Look at it this way – how many studies do you know where researchers have interpolated meaning for us? Most trend studies and projections do this – telling us we are becoming more individualistic or more short term in our actions, or more multitasking, etc. Actually on the web people are telling us what they are and what they believe.

I think the narrative accompanying this new description of what people are about is something like: we still believe in human progress; we don’t necessarily believe society as it is now organized is a vehicle for that progress; we believe in individual betterment but we also believe we are part of an organic “world ecology” with life cycles that rise and fall. We might be in the fall phase so we need to work harder at renewing our human ecology.

I can’t present all the evidence for that in a short blog post but what I want to do is give a small evidence base for one term and one term only.

Before I do that – why is it important? The answer is the Web provides us with deep insights into how people are thinking. You have to care about that if you are in business. You can short circuit that understanding by using sentiment analysis – but be aware it is a short cut and lacks essential insights.

So: Throughout the recession people online have been making increasing use of the term betterment. We know that through a variety of data collections we’ve executed.

We analyzed the use of that term semantically, i.e. asking what meaning are people attaching to it. Here’s a graph:

bettermentThe graph actually shows you the terms people attach to the term “life” when you use an evidence base made up of blog posts referring to the term betterment. Why does it show “life” at the core?

Because that is the term most used in a selection of blog posts that top the Google blog search returns for the term betterment (as of Mid May 2010).

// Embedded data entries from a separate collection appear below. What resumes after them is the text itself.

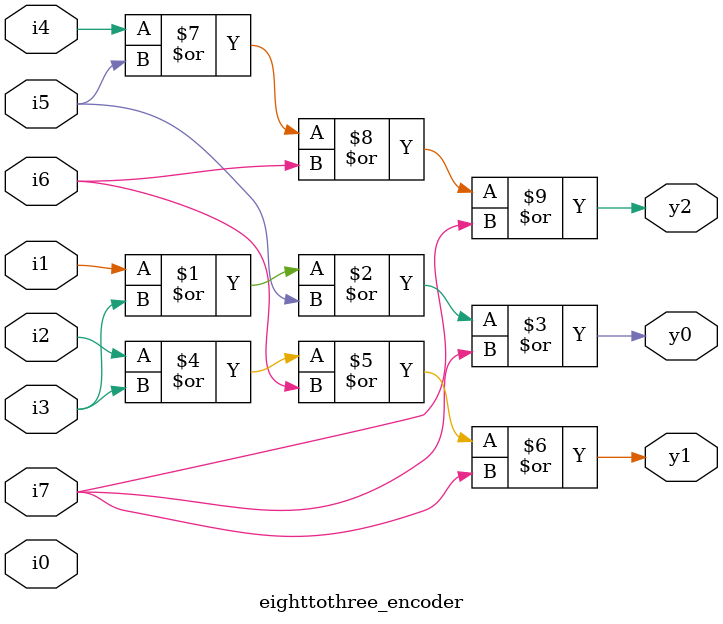
<source format=v>
module eighttothree_encoder(i0,i1,i2,i3,i4,i5,i6,i7,y0,y1,y2);
  input i0,i1,i2,i3,i4,i5,i6,i7;
  output y0,y1,y2;
  assign y0=i1|i3|i5|i7;
  assign y1=i2|i3|i6|i7;
  assign y2=i4|i5|i6|i7;
endmodule

</source>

Sorry if that is confusing. This is an early result and we may yet refine the technique, data, analysis and visualization. I wanted to share it as an example of what can be learned from the web when you go beyond sentiment and polarity.

What it means is that when they discuss betterment, many people in this sample use the term “life” at least once. They use “life” more than they use any other term (there is a refinement to rule out the possibility that people always shoot the breeze about “life” and that rather than betterment is a driver).

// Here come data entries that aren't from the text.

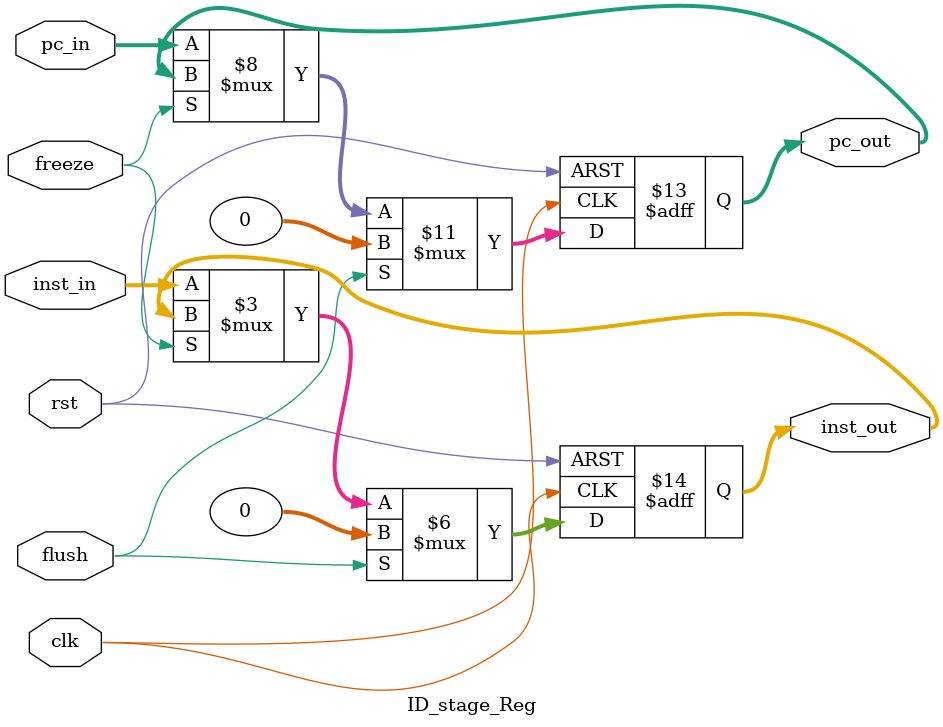
<source format=v>
module ID_stage_Reg(
    input clk, rst,
    input freeze,               // Pipeline stall signal
    input flush,                // Pipeline flush signal
    input [31:0] pc_in,        // PC from IF stage
    input [31:0] inst_in,      // Instruction from IF stage
    output reg [31:0] pc_out,  // PC to ID stage
    output reg [31:0] inst_out // Instruction to ID stage
);
    always @(posedge clk or posedge rst) begin
        if (rst) begin
            pc_out <= 32'b0;
            inst_out <= 32'b0;
        end
        else if (flush) begin
            pc_out <= 32'b0;
            inst_out <= 32'b0;
        end
        else if (~freeze) begin
            pc_out <= pc_in;
            inst_out <= inst_in;
        end
    end
endmodule
</source>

And when you look at the semantic family of terms around “life” you see the graph above. It’s mainly constructed of terms that evoke relationships.

What is not on here because the terms are not present enough are terms like God, i.e. people attribute more to the core human temporal aspects of life than they do to religion.

We began this whole area of study with a review of about 20,000 comments on “recession and recovery”. In that study we discovered that people in blog comments tended to interpret recovery and recession in terms that evoked the human side – i.e. by referring to people. In parallel we collected data on how the financial press reported recovery and recession and found, by and large, they focused on institutions.

I make that extra point because the two examples taken together probably tell us we need to retune how we speak about marketing, the web, social media and analytics. Once we look at the world from the vantage point of this constantly emerging philosophy we have to put people and realtionships first.  Marketers need to engage with this non-polarized way people express themselves. More at a later date!